Stored dataset items:

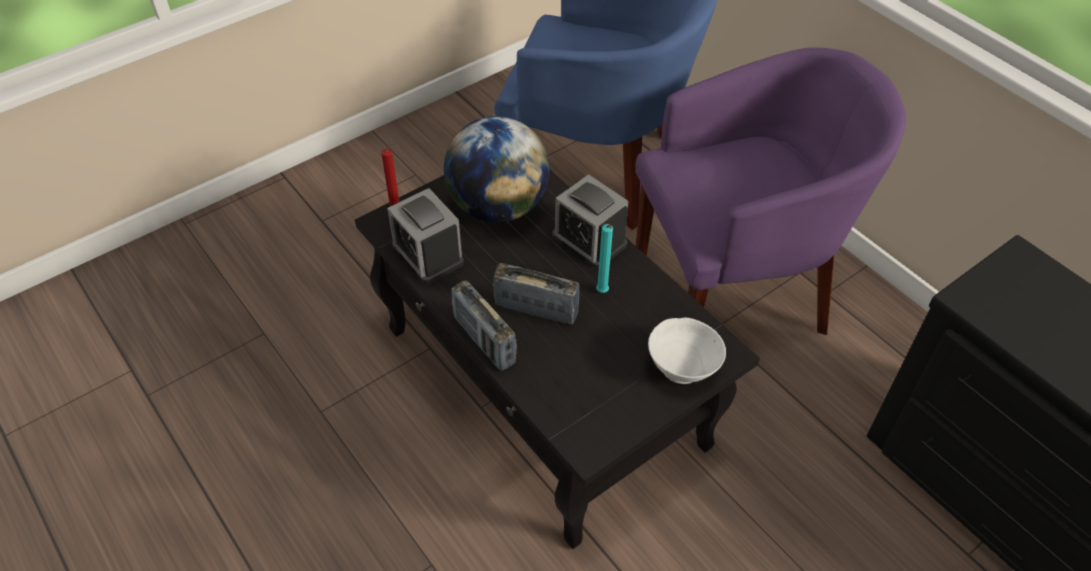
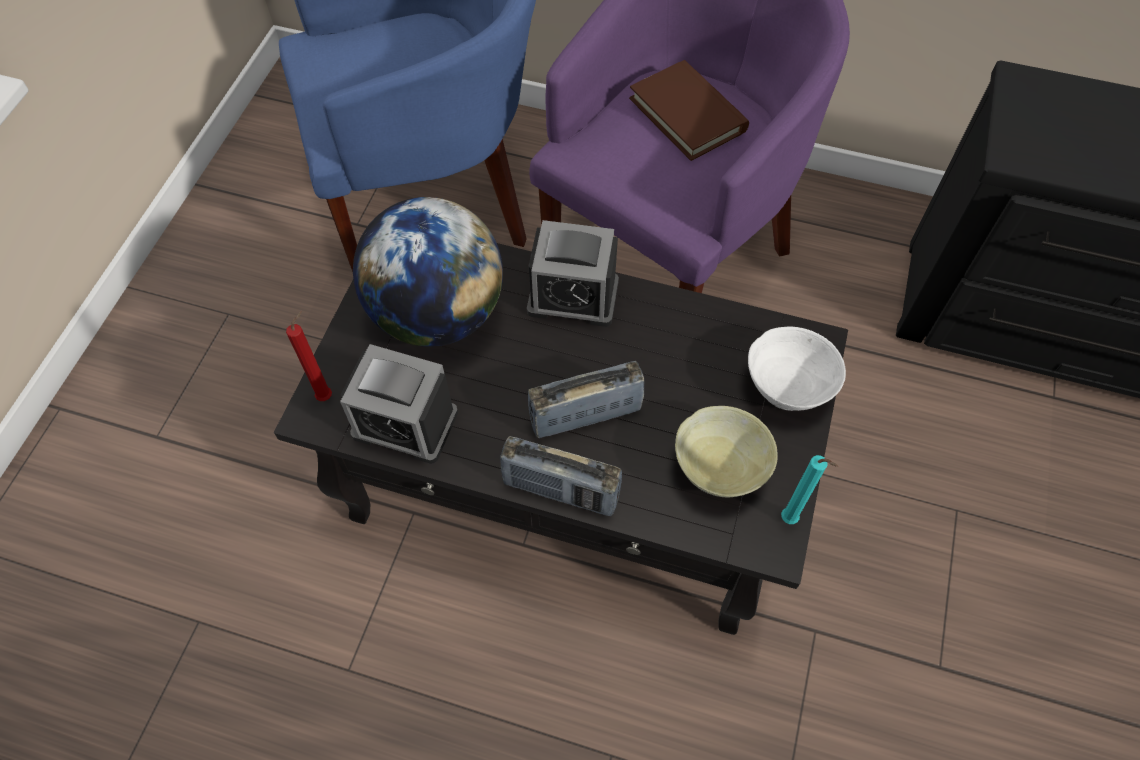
camera: 35 degrees left, 10 degrees up
(593, 387) = (721, 469): none -> beige bowl
(602, 293) = (638, 351): turquoise candle -> turquoise candle (791, 521)
(764, 172) = (687, 114): none -> brown book

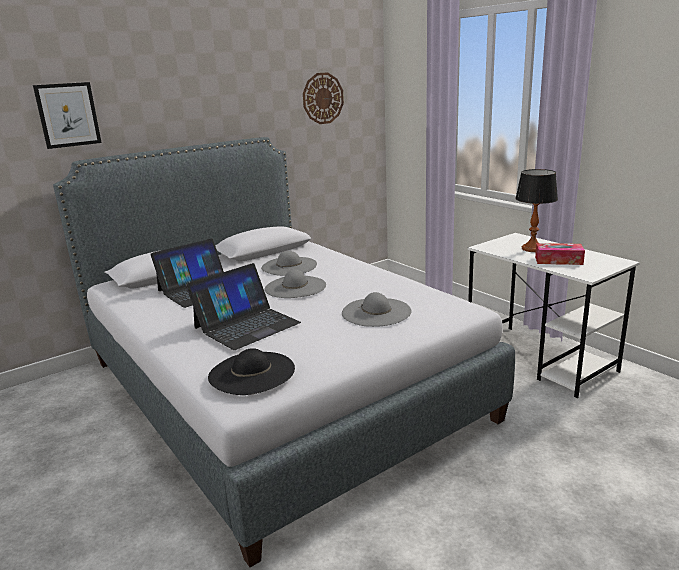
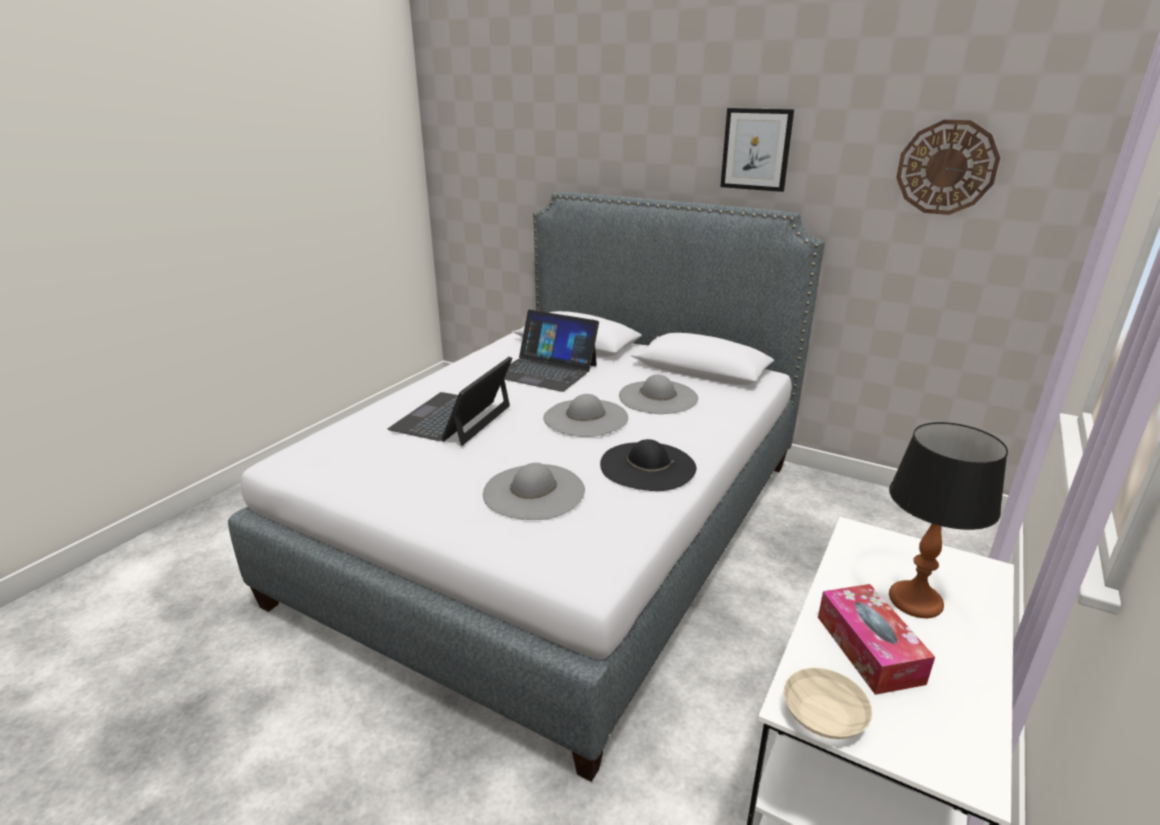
camera: 65 degrees right, 5 degrees up
(68, 115) = (569, 140): picture -> picture (756, 149)
(246, 325) = (453, 418): laptop -> laptop turned 90 degrees clockwise
(251, 372) = (337, 450): black hat -> black hat (647, 466)
(594, 273) = (826, 716): none -> beige bowl

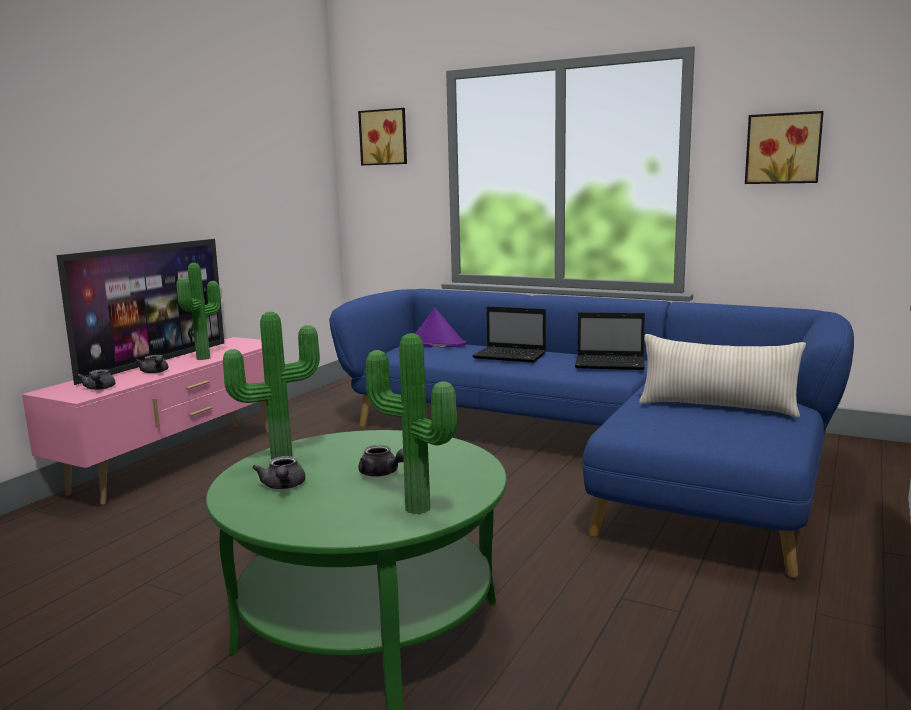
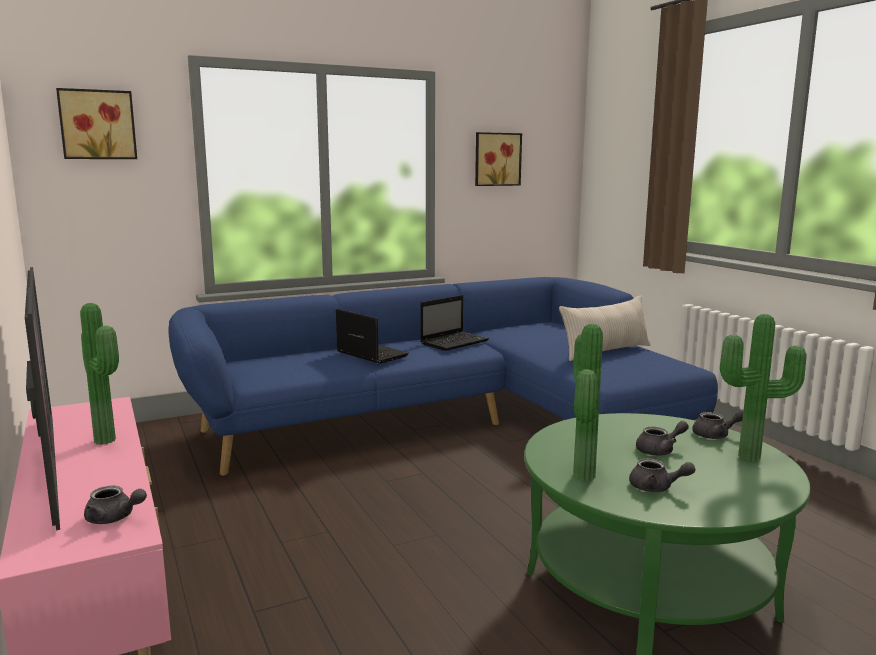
camera: 55 degrees left, 0 degrees up
(155, 372) = (109, 474): grey teapot -> grey teapot (716, 435)
(436, 343) = (266, 359): purple hat -> none
(511, 356) = (370, 354): laptop -> laptop turned 105 degrees counterclockwise

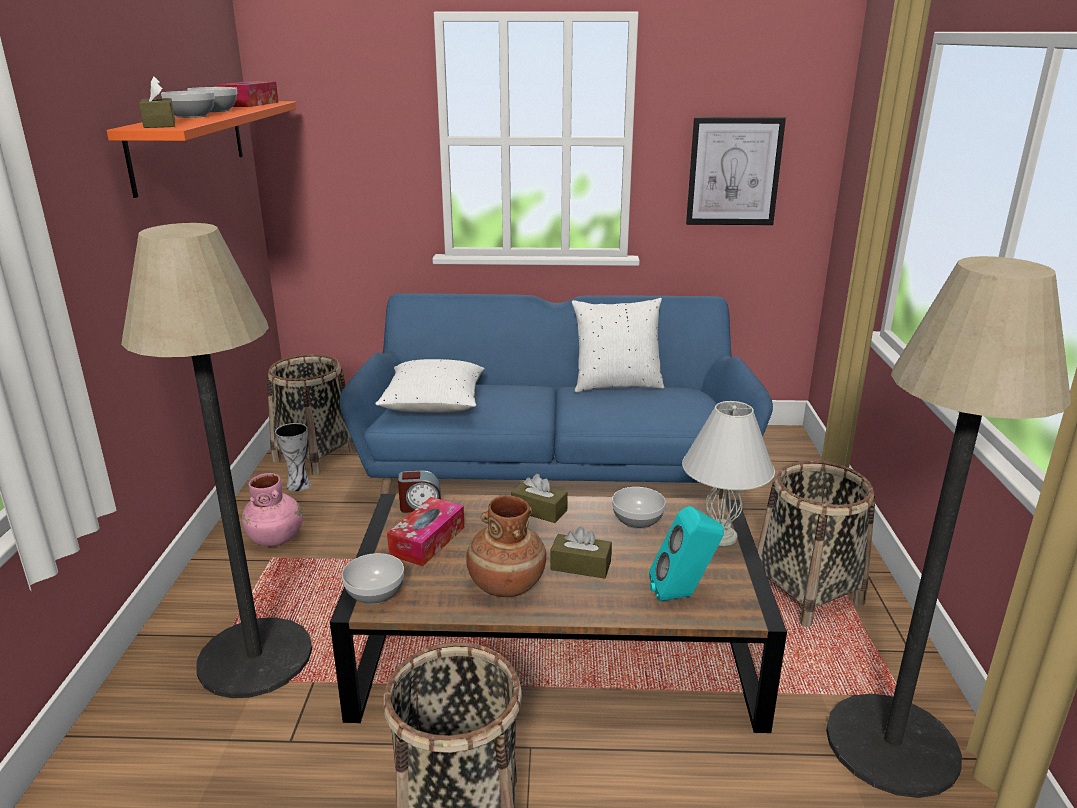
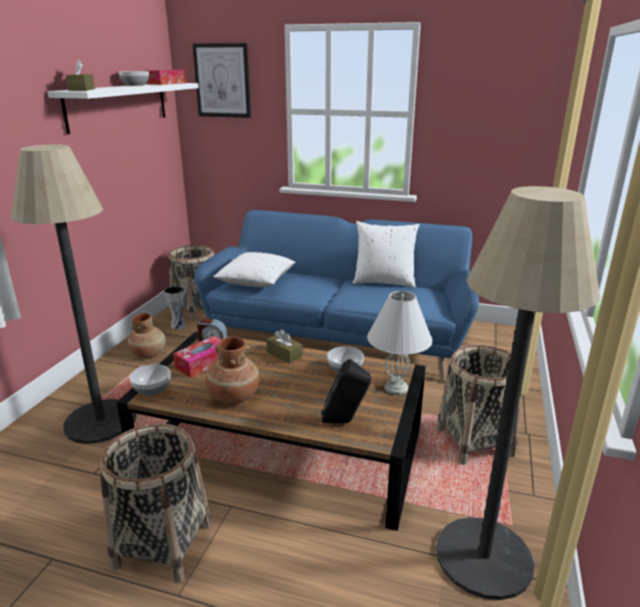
camera: 15 degrees right, 0 degrees up
(189, 144) = (119, 105): orange shelf -> white shelf
(192, 116) = (113, 87): bowl -> none
(276, 538) = (149, 354): pink vase -> brown vase
(580, 566) = (288, 392): brown tissue box -> none
(683, 595) = (345, 422): turquoise speaker -> black speaker
(734, 172) = (486, 138): picture -> picture (222, 81)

Exercise description:
Among the lines above, find those carrying the word "turned" and copy them out.

Answer for the task:
(246, 325) = (453, 418): laptop -> laptop turned 90 degrees clockwise
(511, 356) = (370, 354): laptop -> laptop turned 105 degrees counterclockwise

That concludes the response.